Extracted data entries
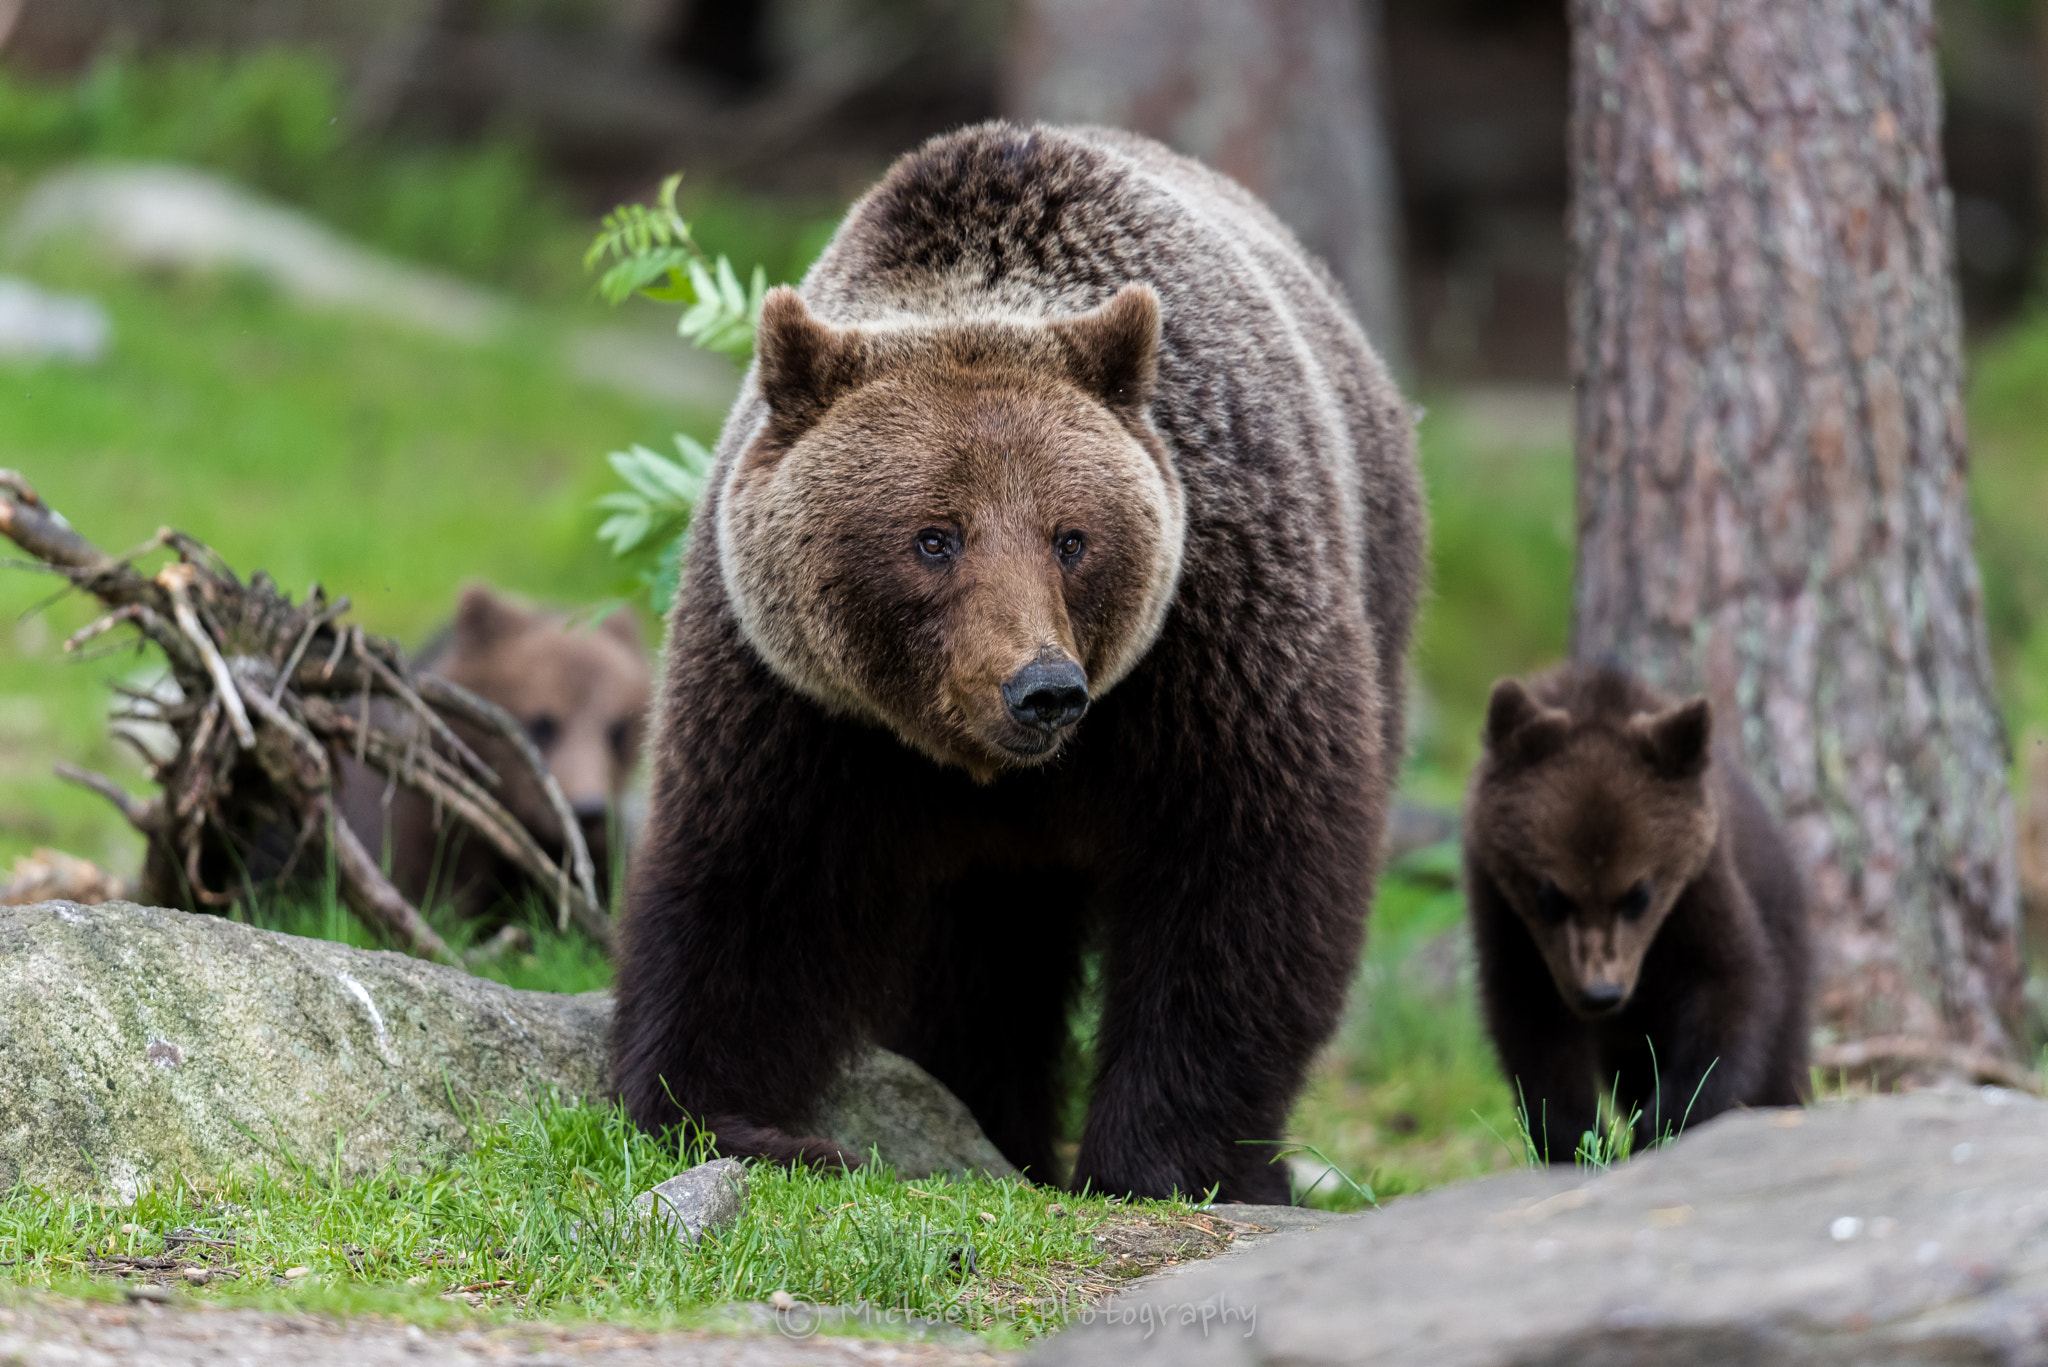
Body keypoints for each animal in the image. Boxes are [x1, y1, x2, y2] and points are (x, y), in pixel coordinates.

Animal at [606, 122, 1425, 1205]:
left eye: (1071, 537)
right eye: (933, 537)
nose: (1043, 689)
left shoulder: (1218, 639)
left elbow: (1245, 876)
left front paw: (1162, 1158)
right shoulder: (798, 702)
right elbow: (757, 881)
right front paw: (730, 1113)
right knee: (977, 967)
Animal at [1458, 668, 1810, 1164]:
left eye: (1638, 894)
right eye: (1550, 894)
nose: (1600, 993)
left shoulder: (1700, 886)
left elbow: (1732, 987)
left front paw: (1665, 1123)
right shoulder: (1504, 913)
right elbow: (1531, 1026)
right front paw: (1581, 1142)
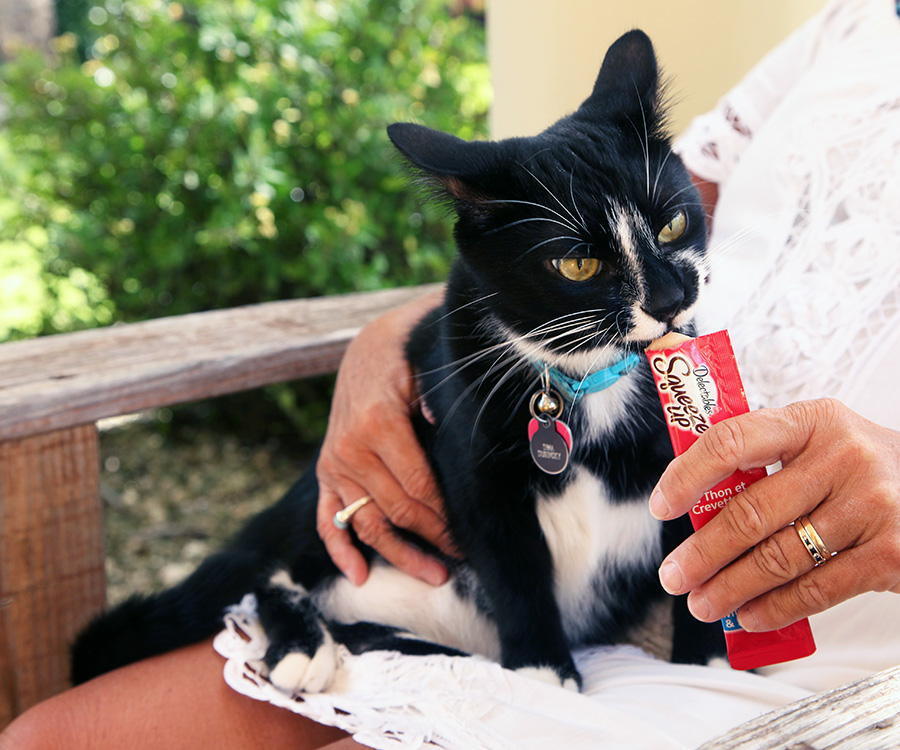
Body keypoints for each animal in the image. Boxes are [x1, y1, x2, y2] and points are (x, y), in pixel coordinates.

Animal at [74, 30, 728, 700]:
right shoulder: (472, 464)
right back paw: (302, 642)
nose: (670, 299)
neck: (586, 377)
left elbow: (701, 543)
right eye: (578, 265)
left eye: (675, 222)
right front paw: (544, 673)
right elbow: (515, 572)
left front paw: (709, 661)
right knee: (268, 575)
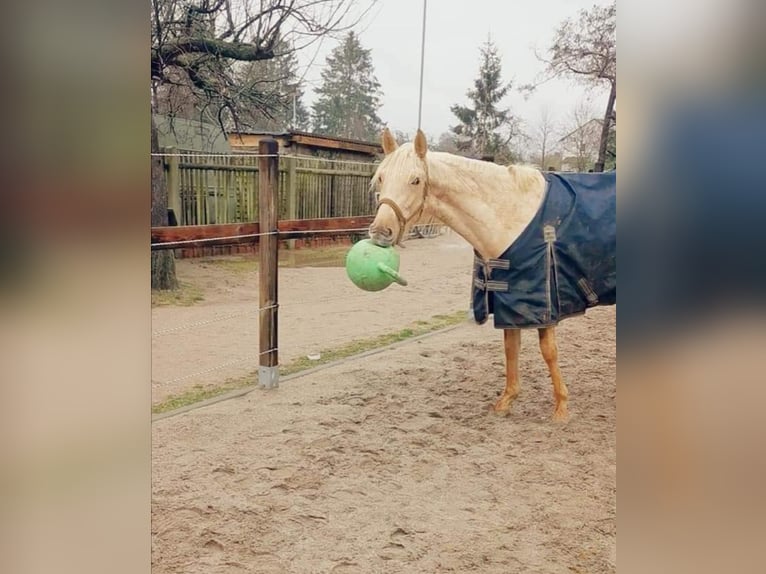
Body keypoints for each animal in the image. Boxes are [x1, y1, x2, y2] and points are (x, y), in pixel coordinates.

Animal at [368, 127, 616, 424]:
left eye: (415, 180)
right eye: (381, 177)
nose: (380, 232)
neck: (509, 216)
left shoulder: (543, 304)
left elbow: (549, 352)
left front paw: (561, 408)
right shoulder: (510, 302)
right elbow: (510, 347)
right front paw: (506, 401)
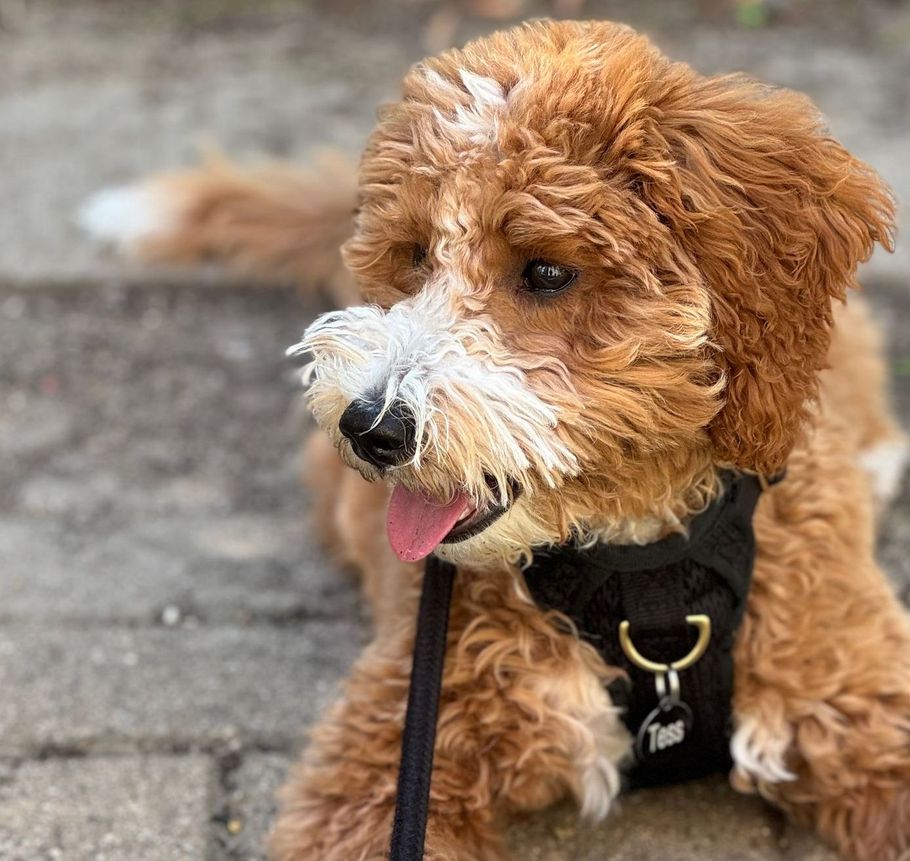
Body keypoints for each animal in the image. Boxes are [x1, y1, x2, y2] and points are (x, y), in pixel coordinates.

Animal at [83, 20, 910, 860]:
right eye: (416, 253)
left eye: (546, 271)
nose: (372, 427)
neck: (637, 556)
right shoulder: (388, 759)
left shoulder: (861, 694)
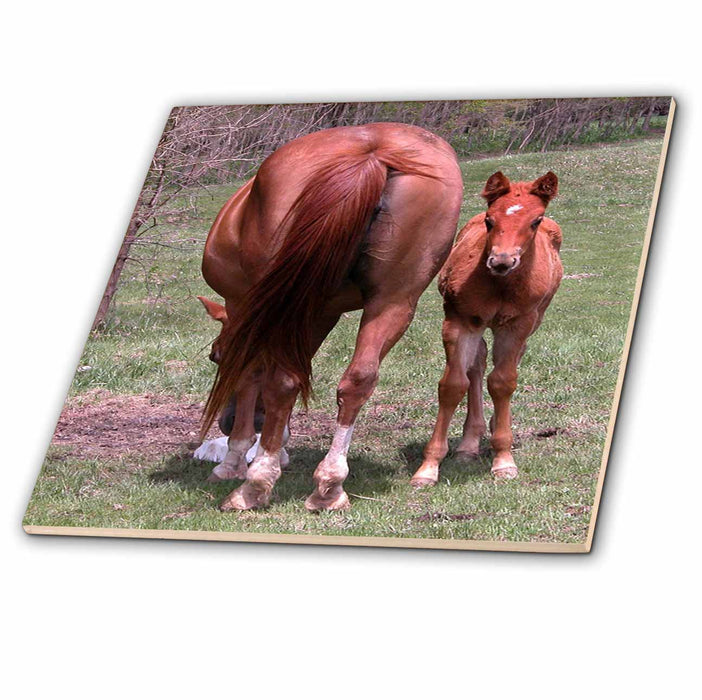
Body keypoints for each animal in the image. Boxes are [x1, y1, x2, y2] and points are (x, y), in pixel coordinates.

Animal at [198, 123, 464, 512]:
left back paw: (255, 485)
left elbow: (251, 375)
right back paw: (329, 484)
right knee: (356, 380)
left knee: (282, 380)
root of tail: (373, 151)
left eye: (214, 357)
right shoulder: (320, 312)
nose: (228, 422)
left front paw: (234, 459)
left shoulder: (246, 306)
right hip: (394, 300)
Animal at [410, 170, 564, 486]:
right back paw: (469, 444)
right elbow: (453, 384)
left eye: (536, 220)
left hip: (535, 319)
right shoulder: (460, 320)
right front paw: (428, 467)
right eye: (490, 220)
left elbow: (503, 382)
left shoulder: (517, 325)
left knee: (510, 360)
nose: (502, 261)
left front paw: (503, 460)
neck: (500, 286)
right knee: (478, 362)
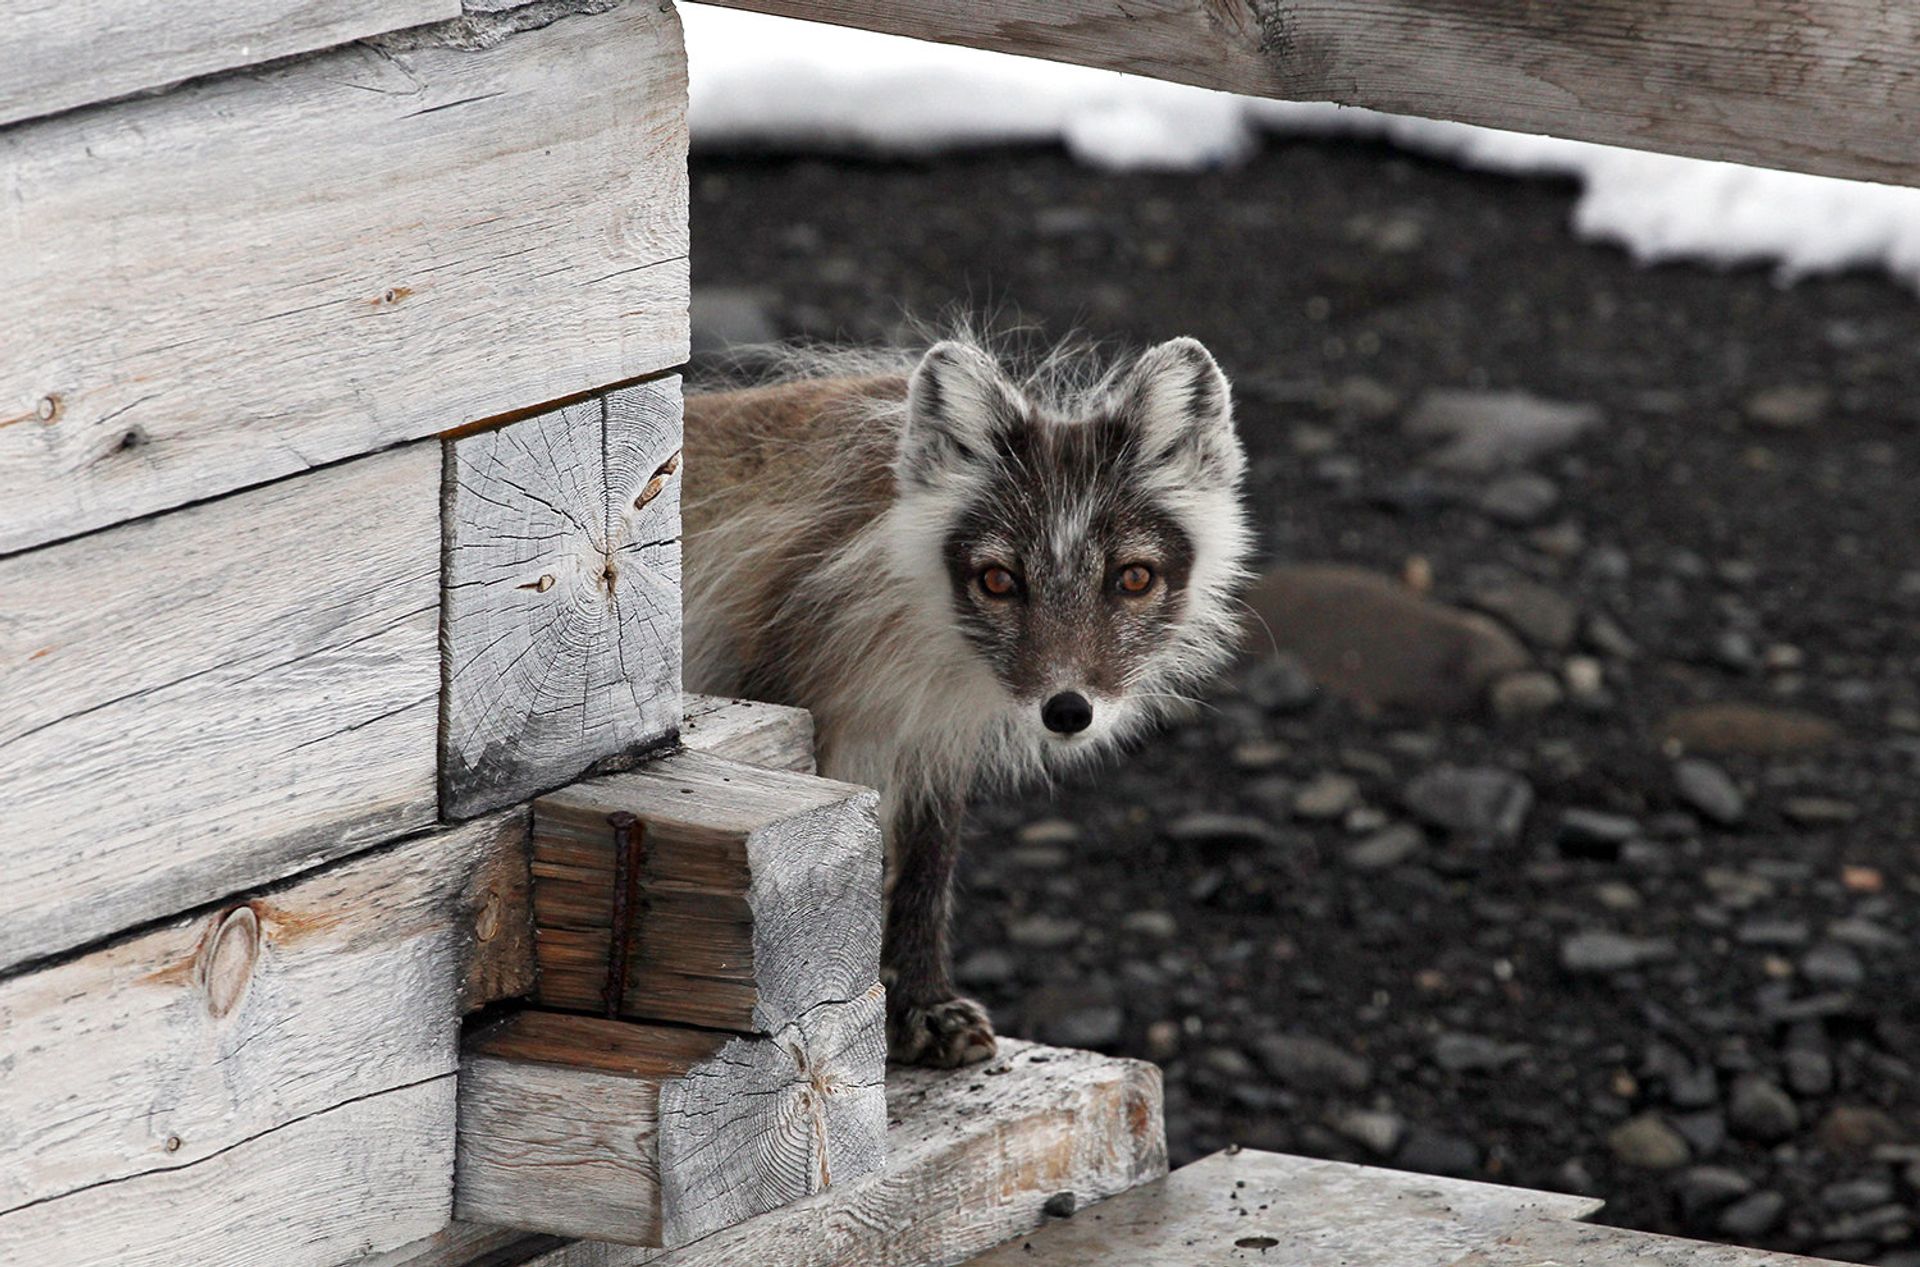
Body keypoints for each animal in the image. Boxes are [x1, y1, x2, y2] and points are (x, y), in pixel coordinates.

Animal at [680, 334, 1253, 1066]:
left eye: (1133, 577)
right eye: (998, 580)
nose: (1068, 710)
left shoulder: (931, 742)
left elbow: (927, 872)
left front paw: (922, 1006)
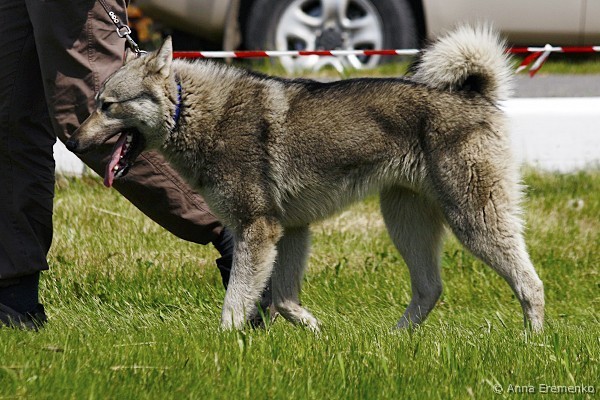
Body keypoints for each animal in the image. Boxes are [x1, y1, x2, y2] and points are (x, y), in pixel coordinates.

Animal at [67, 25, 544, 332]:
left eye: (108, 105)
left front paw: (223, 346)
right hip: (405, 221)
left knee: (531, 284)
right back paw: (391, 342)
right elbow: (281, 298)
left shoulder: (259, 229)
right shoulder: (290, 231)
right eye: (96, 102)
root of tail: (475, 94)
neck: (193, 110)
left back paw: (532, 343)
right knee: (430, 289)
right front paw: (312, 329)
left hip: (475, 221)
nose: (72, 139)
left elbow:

*Problem to solve*
Please keep the pictures out and reproduce the records above exactly.

*Your response*
Body keypoints for each animal in the image. Boxes are [x1, y1, x2, y2] and points are (x, y), in pixel coordinates.

Animal at [606, 122, 1425, 1205]:
left eye: (1071, 537)
right eye: (933, 537)
nose: (1043, 689)
left shoulder: (1218, 639)
left elbow: (1245, 876)
left front paw: (1162, 1158)
right shoulder: (798, 702)
right elbow: (757, 881)
right front paw: (730, 1113)
right knee: (977, 967)
Animal at [1458, 668, 1810, 1164]:
left eye: (1638, 894)
right eye: (1550, 894)
nose: (1600, 993)
left shoulder: (1700, 886)
left elbow: (1732, 987)
left front paw: (1665, 1123)
right shoulder: (1504, 913)
right elbow: (1531, 1026)
right front paw: (1581, 1142)
Body keypoints for each animal in the image. Boxes are [x1, y1, x2, y2] and points are (x, y), in pixel coordinates.

Animal at [74, 30, 728, 700]:
right shoulder: (472, 464)
right back paw: (302, 642)
nose: (670, 299)
neck: (586, 377)
left elbow: (701, 543)
right eye: (578, 265)
left eye: (675, 222)
right front paw: (544, 673)
right elbow: (515, 572)
left front paw: (709, 661)
right knee: (268, 575)
Body keypoints for each animal in the image. Boxes are [x1, y1, x2, y2] and points are (x, y), in pixel coordinates.

Animal at [368, 127, 616, 424]:
left eye: (415, 180)
right eye: (381, 177)
nose: (380, 232)
neck: (509, 216)
left shoulder: (543, 304)
left elbow: (549, 352)
left front paw: (561, 408)
right shoulder: (510, 302)
right elbow: (510, 347)
right front paw: (506, 401)
Body keypoints for each animal in the image. Boxes are [x1, y1, x2, y2] and points are (x, y), in pixel coordinates.

Animal at [83, 20, 910, 860]:
right eye: (416, 253)
left eye: (546, 271)
nose: (372, 427)
neck: (637, 556)
right shoulder: (388, 759)
left shoulder: (861, 694)
Body keypoints for each animal in the image. Boxes are [x1, y1, x2, y2] and points are (x, y), in pixel coordinates.

Animal at [198, 123, 464, 512]:
left back paw: (255, 485)
left elbow: (251, 375)
right back paw: (329, 484)
right knee: (356, 380)
left knee: (282, 380)
root of tail: (373, 151)
left eye: (214, 357)
right shoulder: (320, 312)
nose: (228, 422)
left front paw: (234, 459)
left shoulder: (246, 306)
right hip: (394, 300)
Animal at [410, 170, 564, 486]:
right back paw: (469, 444)
right elbow: (453, 384)
left eye: (536, 220)
left hip: (535, 319)
right shoulder: (460, 320)
right front paw: (428, 467)
right eye: (490, 220)
left elbow: (503, 382)
left shoulder: (517, 325)
left knee: (510, 360)
nose: (502, 261)
left front paw: (503, 460)
neck: (500, 286)
right knee: (478, 362)
Body keypoints for each animal in the image. Boxes are [x1, y1, x2, y2] and points are (x, y), in pixel coordinates.

Animal at [680, 334, 1253, 1066]:
left eye: (1133, 577)
right eye: (998, 580)
nose: (1068, 710)
left shoulder: (931, 742)
left elbow: (927, 872)
left front paw: (922, 1006)
Body keypoints for each animal in the image. Boxes are [x1, y1, x2, y2] and points are (x, y), in pixel coordinates.

Animal at [67, 25, 544, 332]:
left eye: (108, 105)
left front paw: (223, 346)
right hip: (405, 221)
left knee: (531, 284)
right back paw: (391, 342)
right elbow: (281, 298)
left shoulder: (259, 229)
right shoulder: (290, 231)
right eye: (96, 102)
root of tail: (475, 94)
neck: (193, 110)
left back paw: (532, 343)
right knee: (430, 289)
right front paw: (312, 329)
left hip: (475, 221)
nose: (72, 139)
left elbow:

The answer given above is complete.